Иногда подолгу лил дождь. Тогда наступала новая жизнь: мы начинали видеть дом. Еще вчера он был сквозной, открыт в сад и во двор, он был их частью. Теперь оживали все его уголки. Уютна была эта внезапная утрата всех прелестей жары, листвы, беготни на свободе. Мы шумно населяли собой сразу весь дом, наполненные кувшинами и крынками полевых и садовых цветов нижние комнаты, где нежданно трещали, дымя, затопленные печи. Только теперь мы замечали, что, войдя в дом из сеней, выходивших во двор без ступеней, мы оказывались в столовой, высоко поднятой над садом, куда сходила крутая лестница, видная нам из окна (наш дом стоял на отлогом скосе холма). Мы вдруг замечали, как потемнело серебро на салфеточных кольцах, как низок, глубок деревенский буфет у балконной двери, что рояль – коричневый, что диван потерт. Что веер из желтого твердого пальмового листа – расколот. Мы забредали в спальню, выходившую окнами в густую сирень и – под углом – на заросшую крокетную площадку. Вдруг оживала, блестя под стеклом, мамина бёклиновская «Вилла у моря» – скалы, каменные ступени выбитой в них лесенки, сходящей к волнам, фигура женщины, рвущиеся в ветре хвойные ветви. В кухню надо было бежать через угол сеней – низкую полутемную, с маленькими, по-деревенски, окошками и такую жаркую, точно она вся была – печь; там пахло ржаными лепешками, как у Добротворских на кухне, тушеной говядиной с зарумянившейся в соку картошкой. Нас ласково встречала кухарка, угощала только что вынутыми из духовки пирожками. Мы бежали наверх, в наши две светелки под крышей, по которой стучал дождь, – налево Мусина и моя, направо – Андрюшина.

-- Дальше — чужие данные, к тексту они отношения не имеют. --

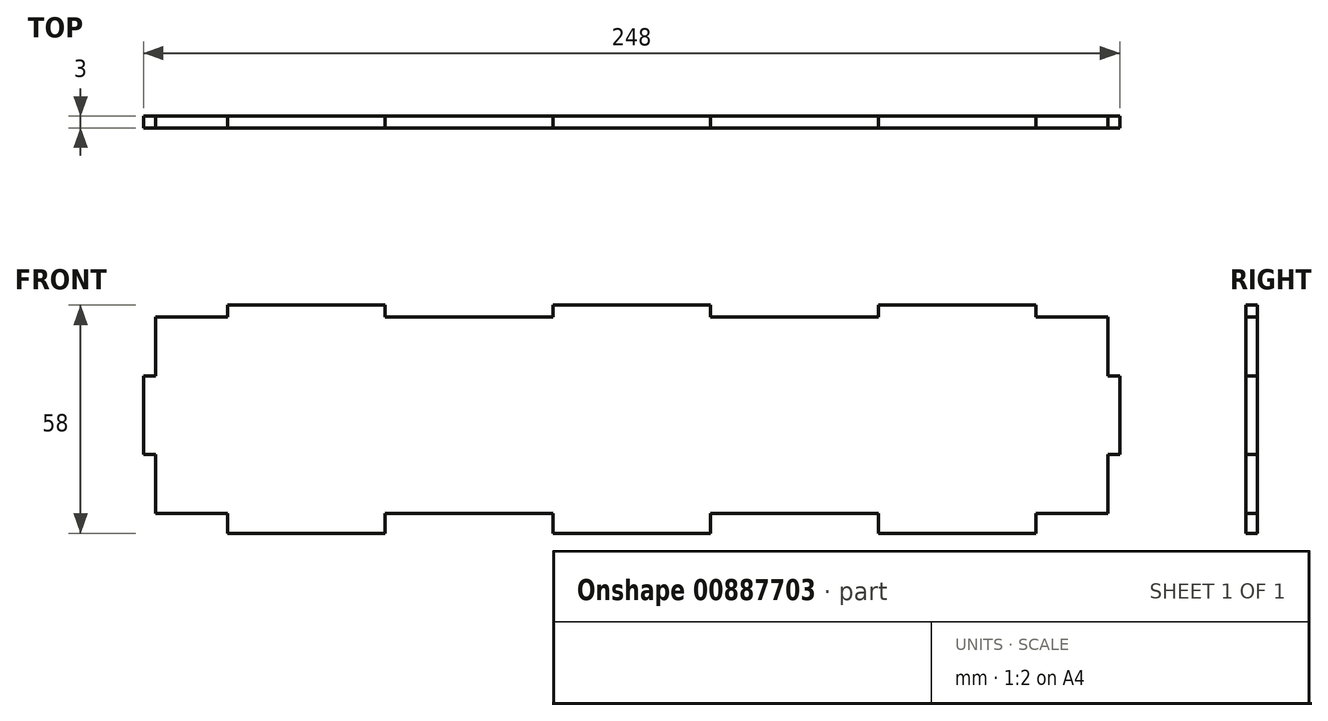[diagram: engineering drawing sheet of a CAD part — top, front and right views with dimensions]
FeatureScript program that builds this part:
annotation { "Feature Type Name" : "Feature", "Feature Type Description" : "" }
export const myFeature = defineFeature(function(context is Context, id is Id, definition is map)
    precondition{}
    {
        {
            var Q0;
            Q0=qCreatedBy(makeId("Front.planeOp"),FACE);
            var sketch = newSketch(context, id + "F0", { "sketchPlane" : qUnion([Q0])});
            skLineSegment(sketch, "E0.bottom", {"start": v(121, -25) * mm, "end": v(102.67, -25) * mm});
            skLineSegment(sketch, "E0.top", {"start": v(121, 25) * mm, "end": v(102.67, 25) * mm});
            skLineSegment(sketch, "E0.left", {"start": v(121, -25) * mm, "end": v(121, -10) * mm});
            skLineSegment(sketch, "E0.right", {"start": v(-121, -25) * mm, "end": v(-121, -10) * mm});
            skPoint(sketch, "E0.middle", {"position": v(0, 0) * mm});
            skLineSegment(sketch, "E1", {"start": v(-102.67, -25) * mm, "end": v(-102.67, -30) * mm});
            skLineSegment(sketch, "E2", {"start": v(-102.67, -30) * mm, "end": v(-62.67, -30) * mm});
            skLineSegment(sketch, "E3", {"start": v(-62.67, -30) * mm, "end": v(-62.67, -25) * mm});
            skLineSegment(sketch, "E4", {"start": v(-20, -25) * mm, "end": v(-20, -30) * mm});
            skLineSegment(sketch, "E5", {"start": v(-20, -30) * mm, "end": v(20, -30) * mm});
            skLineSegment(sketch, "E6", {"start": v(20, -30) * mm, "end": v(20, -25) * mm});
            skLineSegment(sketch, "E7.MirrorCS", {"start": v(62.67, -30) * mm, "end": v(62.67, -25) * mm});
            skLineSegment(sketch, "E8.MirrorCS", {"start": v(102.67, -30) * mm, "end": v(62.67, -30) * mm});
            skLineSegment(sketch, "E9.MirrorCS", {"start": v(102.67, -25) * mm, "end": v(102.67, -30) * mm});
            skLineSegment(sketch, "E10.trimOffspring", {"start": v(-102.67, -25) * mm, "end": v(-121, -25) * mm});
            skLineSegment(sketch, "E11.trimOffspring", {"start": v(-20, -25) * mm, "end": v(-62.67, -25) * mm});
            skLineSegment(sketch, "E12.trimOffspring", {"start": v(62.67, -25) * mm, "end": v(20, -25) * mm});
            skLineSegment(sketch, "E13", {"start": v(-102.67, 25) * mm, "end": v(-102.67, 28) * mm});
            skLineSegment(sketch, "E14", {"start": v(-102.67, 28) * mm, "end": v(-62.67, 28) * mm});
            skLineSegment(sketch, "E15", {"start": v(-62.67, 28) * mm, "end": v(-62.67, 25) * mm});
            skLineSegment(sketch, "E16", {"start": v(-20, 25) * mm, "end": v(-20, 28) * mm});
            skLineSegment(sketch, "E17", {"start": v(-20, 28) * mm, "end": v(20, 28) * mm});
            skLineSegment(sketch, "E18", {"start": v(20, 28) * mm, "end": v(20, 25) * mm});
            skLineSegment(sketch, "E19.trimOffspring", {"start": v(-102.67, 25) * mm, "end": v(-121, 25) * mm});
            skLineSegment(sketch, "E20.trimOffspring", {"start": v(-20, 25) * mm, "end": v(-62.67, 25) * mm});
            skLineSegment(sketch, "E21.MirrorCS", {"start": v(102.67, 28) * mm, "end": v(62.67, 28) * mm});
            skLineSegment(sketch, "E22.MirrorCS", {"start": v(62.67, 28) * mm, "end": v(62.67, 25) * mm});
            skLineSegment(sketch, "E23.MirrorCS", {"start": v(102.67, 25) * mm, "end": v(102.67, 28) * mm});
            skLineSegment(sketch, "E24", {"start": v(-121, 10) * mm, "end": v(-124, 10) * mm});
            skLineSegment(sketch, "E25", {"start": v(-124, 10) * mm, "end": v(-124, -10) * mm});
            skLineSegment(sketch, "E26", {"start": v(-124, -10) * mm, "end": v(-121, -10) * mm});
            skLineSegment(sketch, "E27.MirrorCS", {"start": v(124, 10) * mm, "end": v(124, -10) * mm});
            skLineSegment(sketch, "E28.MirrorCS", {"start": v(124, -10) * mm, "end": v(121, -10) * mm});
            skLineSegment(sketch, "E29.trimOffspring", {"start": v(-121, 10) * mm, "end": v(-121, 25) * mm});
            skLineSegment(sketch, "E30.MirrorCS", {"start": v(121, 10) * mm, "end": v(124, 10) * mm});
            skLineSegment(sketch, "E31.trimOffspring", {"start": v(121, 10) * mm, "end": v(121, 25) * mm});
            skLineSegment(sketch, "E32.trimOffspring", {"start": v(62.67, 25) * mm, "end": v(20, 25) * mm});
            skSolve(sketch);
        }
        {
            var Q0;
            Q0=makeQuery(id+"F0.imprint","IMPRINT",FACE,{"disambiguationData":[TD([[makeQuery(id+"F0.imprint","IMPRINT",EDGE,{"derivedFrom":sQuery(id+"F0.wireOp",EDGE,"E0.bottom")}),-1.0]])]});
            extrude(context, id + "F1", {"entities" : qUnion([Q0]), "depth" : 3 * mm, "offsetDistance" : 25 * mm});
        }
    });
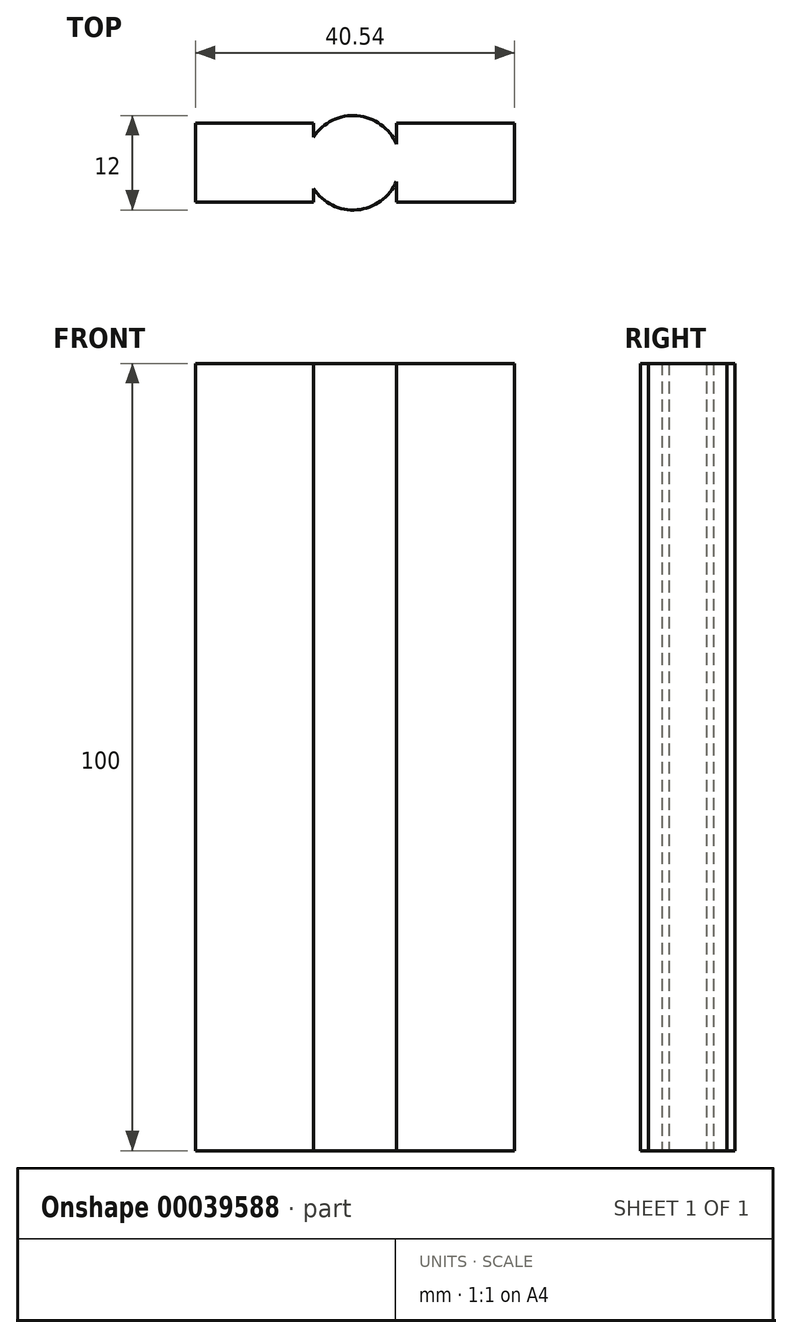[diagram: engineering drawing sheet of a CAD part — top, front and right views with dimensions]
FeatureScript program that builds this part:
annotation { "Feature Type Name" : "Feature", "Feature Type Description" : "" }
export const myFeature = defineFeature(function(context is Context, id is Id, definition is map)
    precondition{}
    {
        {
            var Q0;
            Q0=qCreatedBy(makeId("Top.planeOp"),FACE);
            var sketch = newSketch(context, id + "F0", { "sketchPlane" : qUnion([Q0])});
            skCircle(sketch, "E0", {"center": v(0, 0) * mm, "radius": 6 * mm});
            skSolve(sketch);
        }
        {
            var Q0;
            Q0 = qSketchRegion(id + "F0", true);
            extrude(context, id + "F1", {"entities" : qUnion([Q0]), "depth" : 100 * mm});
        }
        {
            var Q0;
            Q0=qCreatedBy(makeId("Front.planeOp"),FACE);
            var sketch = newSketch(context, id + "F2", { "sketchPlane" : qUnion([Q0])});
            skLineSegment(sketch, "E1.bottom", {"start": v(-5.03, 100) * mm, "end": v(-20.03, 100) * mm});
            skLineSegment(sketch, "E1.top", {"start": v(-5.03, 0) * mm, "end": v(-20.03, 0) * mm});
            skLineSegment(sketch, "E1.left", {"start": v(-5.03, 100) * mm, "end": v(-5.03, 0) * mm});
            skLineSegment(sketch, "E1.right", {"start": v(-20.03, 100) * mm, "end": v(-20.03, 0) * mm});
            skSolve(sketch);
        }
        {
            var Q0;
            Q0 = qSketchRegion(id + "F2", true);
            extrude(context, id + "F3", {"entities" : qUnion([Q0]), "operationType" : NewBodyOperationType.ADD, "endBound" : BoundingType.SYMMETRIC, "depth" : 10 * mm});
        }
        {
            var Q0;
            Q0=qCreatedBy(makeId("Front.planeOp"),FACE);
            var sketch = newSketch(context, id + "F4", { "sketchPlane" : qUnion([Q0])});
            skLineSegment(sketch, "E2.bottom", {"start": v(5.51, 0) * mm, "end": v(20.51, 0) * mm});
            skLineSegment(sketch, "E2.top", {"start": v(5.51, 100) * mm, "end": v(20.51, 100) * mm});
            skLineSegment(sketch, "E2.left", {"start": v(5.51, 0) * mm, "end": v(5.51, 100) * mm});
            skLineSegment(sketch, "E2.right", {"start": v(20.51, 0) * mm, "end": v(20.51, 100) * mm});
            skSolve(sketch);
        }
        {
            var Q0;
            Q0=makeQuery(id+"F4.imprint","IMPRINT",FACE,{"disambiguationData":[TD([[makeQuery(id+"F4.imprint","IMPRINT",EDGE,{"derivedFrom":sQuery(id+"F4.wireOp",EDGE,"E2.bottom")}),1.0]])]});
            extrude(context, id + "F5", {"entities" : qUnion([Q0]), "operationType" : NewBodyOperationType.ADD, "endBound" : BoundingType.SYMMETRIC, "depth" : 10 * mm});
        }
    });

Теперь оживало все то, что мы за обычным вбеганьем и выбеганьем не замечали: разных узоров одеяла на раскладных полотняных кроватях, грубые милые табуретки с глиняными тазиками; ведро было звонкое.

Наше с Мусей окно глядело туда же, куда под нами – боковое окно спальни: в провалившийся глубоко огород за крокетной площадкой и кустами малины, окаймленными густотой высоких деревьев, скрывавших от нас «сторожевскую поляну» с плохоньким домом сторожки и городской богадельней. Из Андрюшиного окошка было видно то же, что из рояльного окна столовой, под ним, – тропинка в «старый сад» с громадной елью и низкими кронами яблонь.

Но в дождь больше всего мы ценили верхний балкон, где в уютной клетке мы всласть слушали дождь, хлещущий ветер, клекот летящих по желобам ручьев, смотрели на бурные светлые струи и гнали палками листья по желобам свежевымытых гулких крыш.

Жар, лившийся с неба, жег шею, лицо, лоб. Босые ступни обжигались о раскаленную землю. Разве забудешь счастье припасть к краю ковша, почерпнутого почти на бегу из старой огромной бочки в сарае, полутемном, спасенном от солнца в тот час? Отчего вода в бочке оставалась холодной? Она была почти как ручей, родниковой, по пути к городу из-под камня. Было ли, позже, наслаждение большее в жизни, чем тот ковш!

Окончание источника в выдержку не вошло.